### Exercise brief
From the entries, return every line where the string "middle" shows up.

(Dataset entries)
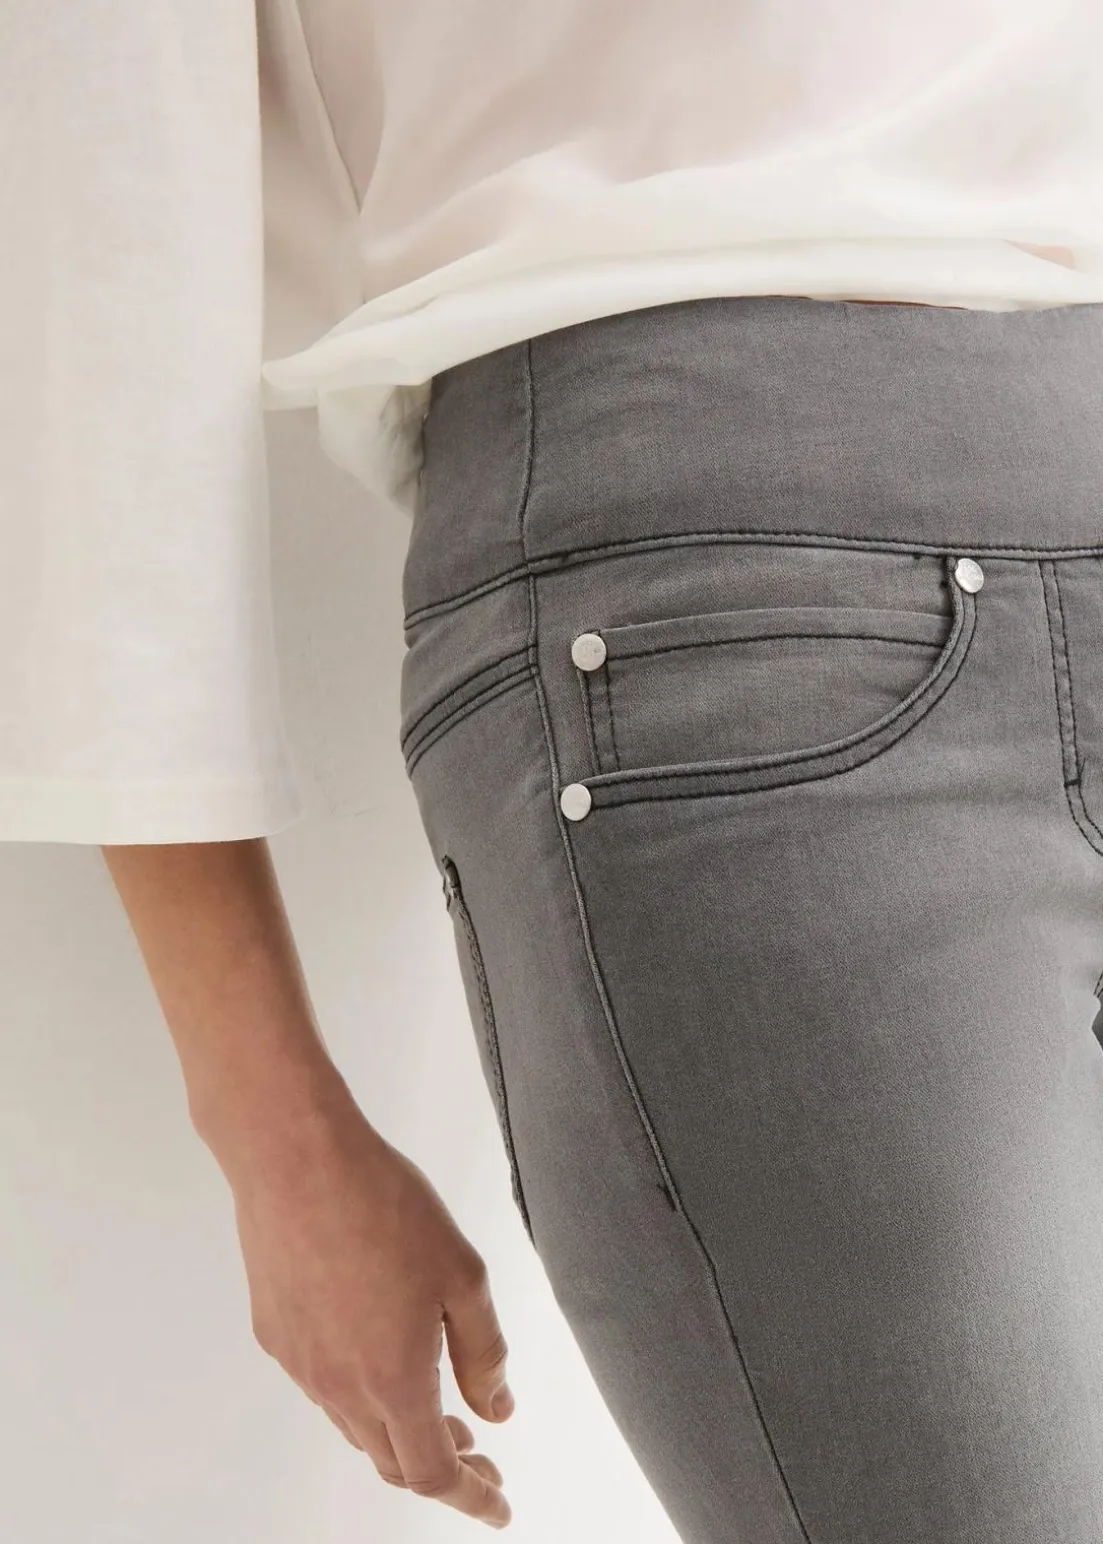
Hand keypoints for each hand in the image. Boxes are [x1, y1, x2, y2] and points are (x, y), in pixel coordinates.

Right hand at [229, 1100, 514, 1528]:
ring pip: (356, 1425)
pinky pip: (325, 1385)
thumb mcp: (462, 1275)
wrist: (296, 1160)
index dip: (472, 1497)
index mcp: (394, 1378)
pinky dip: (362, 1393)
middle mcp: (341, 1386)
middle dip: (441, 1467)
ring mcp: (302, 1364)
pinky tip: (380, 1353)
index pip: (434, 1472)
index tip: (498, 1506)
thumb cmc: (383, 1205)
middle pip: (392, 1461)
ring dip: (400, 1430)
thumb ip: (484, 1353)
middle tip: (481, 1456)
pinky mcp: (275, 1334)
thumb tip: (495, 1410)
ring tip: (437, 1408)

### Written solution
middle mcp: (341, 1386)
middle dip: (441, 1467)
middle pip: (392, 1461)
middle tip: (481, 1456)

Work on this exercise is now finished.